I first describe the institutional set-up of the Grameen Bank and its group lending program. I draw on material obtained from interviews with bank staff and borrowers during a field-trip to the Konokdia branch of the bank in Patuakhali. This is followed by an economic analysis of the bank's lending program. I analyze the multifaceted role of group lending in achieving the dramatically low default rates on loans. The emphasis is on isolating the specific ways in which the incentives created by the requirement to form groups affects group composition and the incentives for peer support, peer supervision, and loan repayment.
Using a formal model, I analyze the effect of one specific feature of the Grameen Bank -- "staggered disbursement" -- on the expected loan recovery rate. In a two borrower model I show that when loan disbursement is staggered, the probability of loan recovery is higher when borrowers are linked together in a group than when there is no such group interlinkage. I analyze the implications of loan staggering on borrower welfare.

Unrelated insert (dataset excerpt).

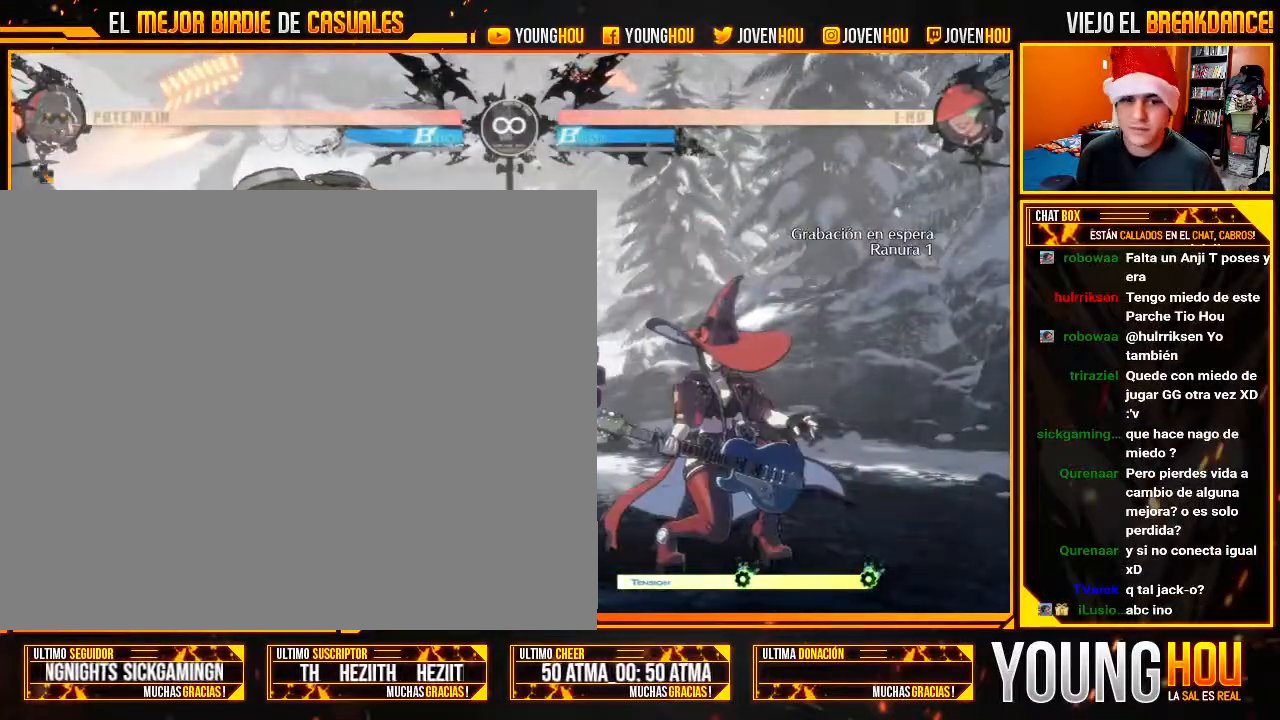
{"dt_ms": 500, "buttons": [], "left_stick": "center", "events": [[36, "left_stick", "down"], [125, "left_stick", "left"], [286, "left_stick", "center"], [482, "L2", "up"]]}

The dissertation also includes an empirical analysis of the determinants of loan repayment in the Grameen Bank. Using panel data collected from a sample of Grameen Bank branches by the World Bank, I perform OLS, “fixed effects” and “random effects” regressions to examine the relationship between the variation in repayment rates across Grameen Bank branches and such variables as the average loan size, the proportion of loans to women and the distance of the branch from district headquarters. The results throw light on some of the theoretical issues raised in the earlier chapters. Chapter 6 concludes the dissertation. / Ph. D.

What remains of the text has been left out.